11In approximately July 2020, the Child was placed with his paternal aunt. That placement broke down approximately one year later. In July or August 2021, the Child was placed in the care of the Applicant further to a court order made in the SCJ proceeding. That court order provided for access by the paternal aunt through the Respondent’s Supervised Access Program.
12The Respondent subsequently decided to again place the Child in the care of his paternal aunt. On July 26, 2022, a temporary order was made placing the Child in the care of his paternal aunt subject to supervision by the Respondent. That order provided for access by the Applicant at the discretion of the Respondent and facilitated by the paternal aunt.
13The paternal aunt refused to facilitate access to the Applicant other than two video visits. The Applicant brought a motion for access to the Child as well as for party status in the SCJ proceeding. The Applicant was granted party status in the SCJ child protection proceeding.
14On September 19, 2023, the Applicant’s motion for access to the Child was granted in the SCJ proceeding with a temporary order made specifying access by the Applicant to the Child.
15The paternal aunt refused to provide access other than two video visits. The Applicant brought a Contempt motion in relation to the September 19, 2023 access order that was heard on December 6, 2023. The decision was reserved and not released prior to the conclusion of the case.
16The Respondent brought a motion for leave to appeal the September 19, 2023 order in the Ontario Divisional Court. The Applicant was a party to this proceeding.
17The Applicant ultimately withdrew all her claims for relief in relation to the Child in both the SCJ and in the Divisional Court.
ANALYSIS
18The Applicant was a party in both the SCJ child protection proceeding and the Divisional Court proceeding.

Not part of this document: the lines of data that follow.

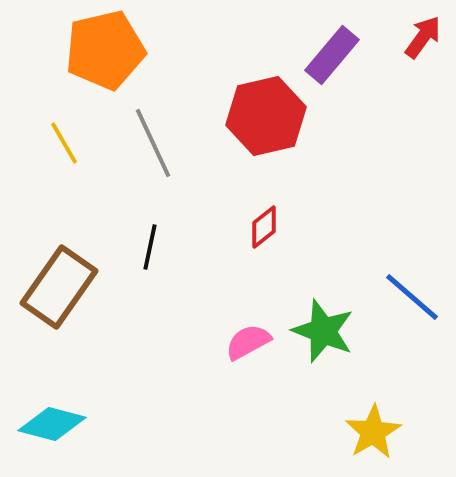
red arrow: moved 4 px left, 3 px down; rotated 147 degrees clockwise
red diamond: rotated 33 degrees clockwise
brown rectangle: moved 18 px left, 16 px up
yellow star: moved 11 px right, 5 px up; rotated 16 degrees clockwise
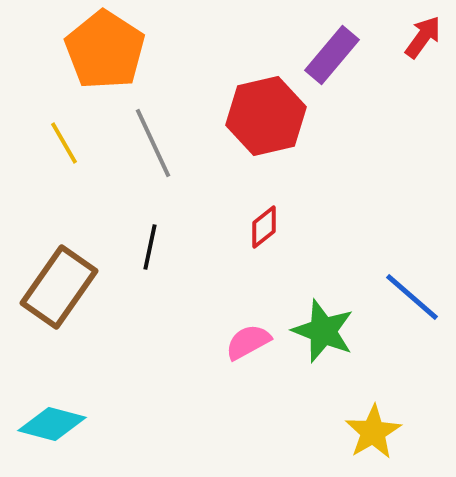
orange pentagon: rotated 26 degrees counterclockwise
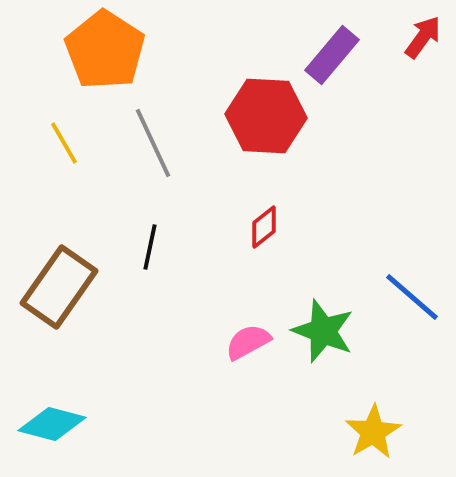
red hexagon: rotated 16 degrees clockwise
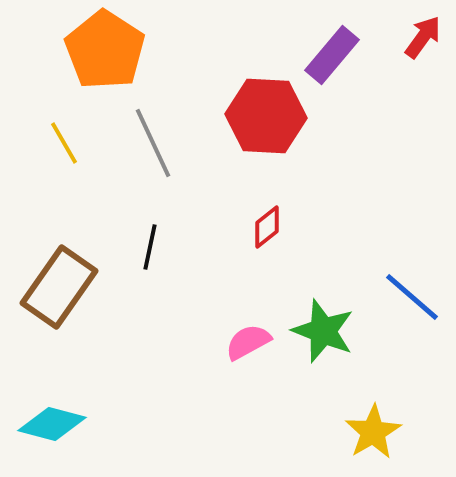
red diamond: moved 3 px right
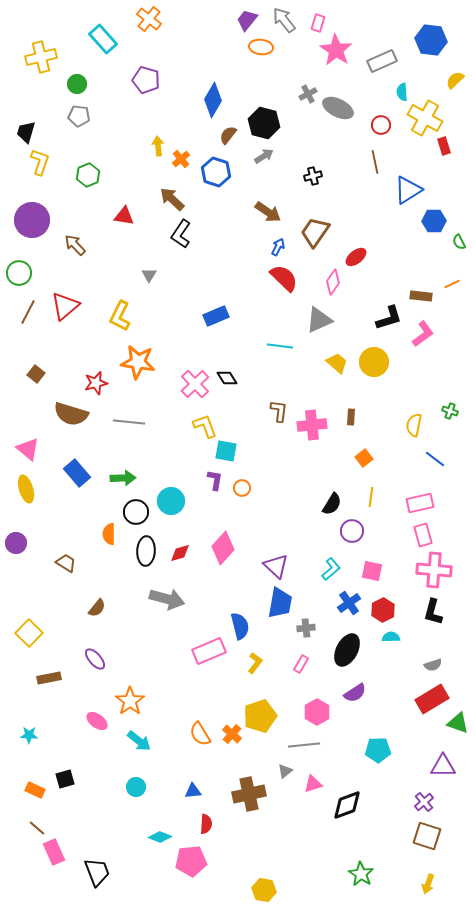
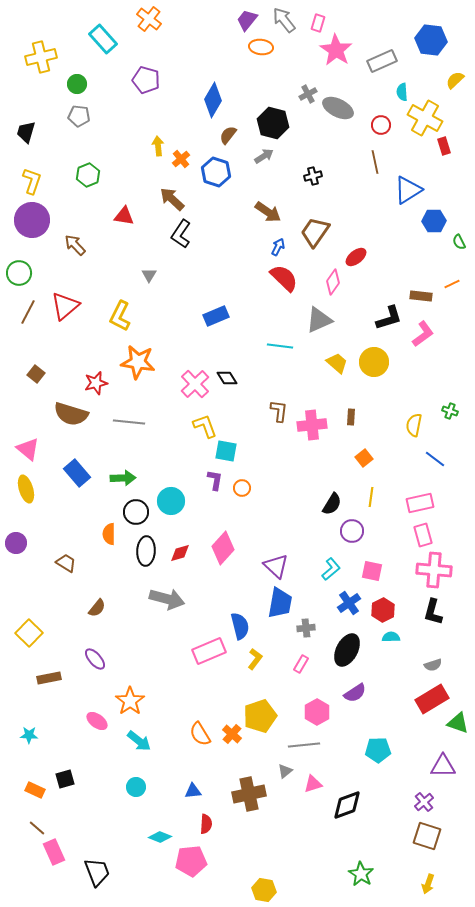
black hexagon at (264, 123): moved 9 px right
yellow L-shape at (40, 162): moved 8 px left, 19 px down
yellow L-shape at (255, 663): moved 4 px up
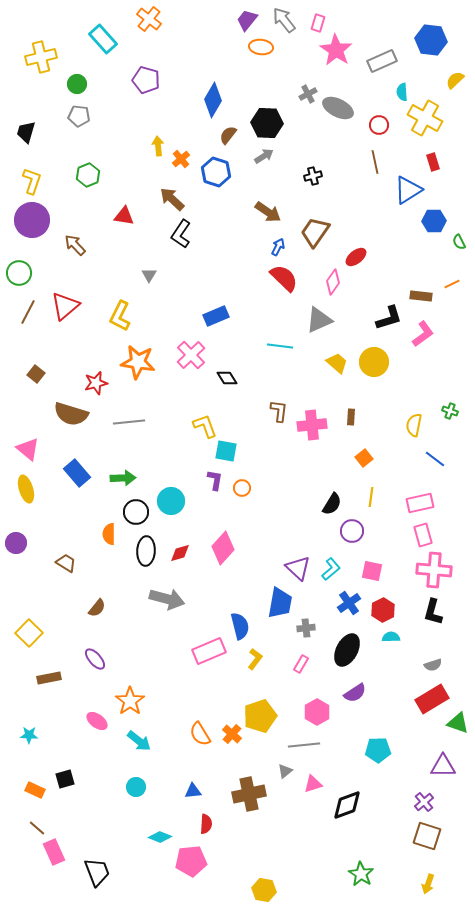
black hexagon at (273, 123): moved 6 px left; rotated 12 degrees counterclockwise
red circle at (381, 125): moved 2 px left
red rectangle at (444, 146): moved 11 px left, 16 px down
pink cross at (195, 384): moved 4 px left, 29 px up
gray line at (129, 422): rotated 12 degrees counterclockwise
purple triangle at (276, 566): moved 22 px right, 2 px down
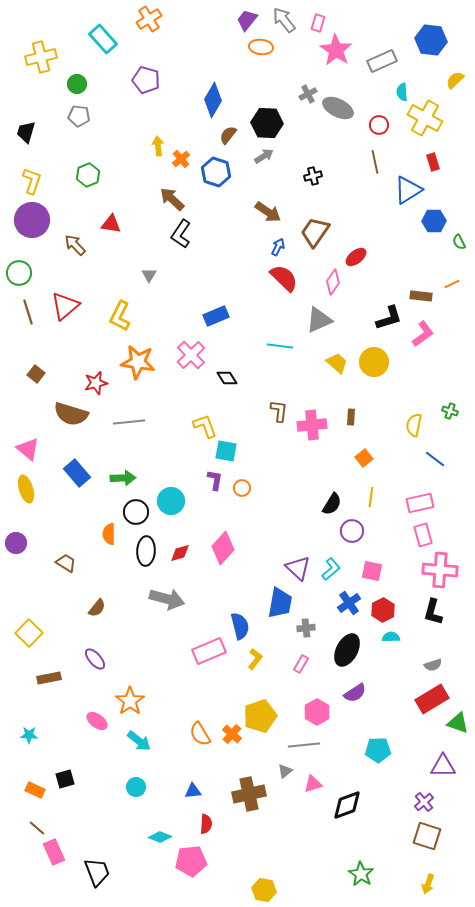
orange cross at (149, 19): rotated 20 degrees clockwise
red triangle at (124, 216): moved 13 px left, 8 px down
brown line at (28, 312): rotated 45 degrees counterclockwise
pink cross at (434, 570): moved 6 px right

19All the allegations by the Applicant in her Application were with respect to issues that were before the court or that the Applicant could have raised in the legal proceedings.
20The central issue for the Applicant was her desire to have access to the Child and her allegations in the Application are all in relation to her claim in the legal proceedings for access. That issue was squarely before the SCJ and the access order made in SCJ was the subject of the motion for leave to appeal by the Respondent.
21The determination of the access issue required an assessment of the Child’s best interests. The allegations of discrimination or overreliance by the Respondent on her non-Indigenous status should have been addressed by the Applicant in the court proceedings.
22Regarding her allegations that the Respondent had supported the breaches of the access order by the paternal aunt, it was open to the Applicant to make these allegations in the court proceedings, including in the context of her Contempt motion.
23During the course of both the SCJ and Divisional Court proceedings, to which she was a party, it was open to the Applicant to raise concerns related to the care of the child while he was placed with the paternal aunt. The same applies to the Applicant’s allegations of false representations by the Respondent to the Courts involved. The Court was the proper forum for the Applicant to raise her concerns.
24Regarding her allegation about the Respondent’s conduct in the Healing Circle, the Applicant acknowledges in her material that this was an issue brought up in the SCJ.
Conclusion
25For the reasons set out above, I find that all the issues raised by the Applicant in her Application either were or are before the Court and therefore the CFSRB does not have jurisdiction to review these issues.
ORDER
26The Application is dismissed for lack of jurisdiction.
CONFIDENTIALITY ORDER
29Pursuant to Rules 9.3 and 9.4 of the CFSRB’s Rules of Procedure, parties and their representatives must not use, share, discuss or disclose any CFSRB documents or decisions, or any other documents or information provided or used in this Application, with anyone including through the media or online. The CFSRB prohibits the use of any of this information for any purpose outside of the CFSRB’s proceedings, except with an order of the Court or the CFSRB, as appropriate.
Dated at Toronto, this 30^th^ day of August 2024.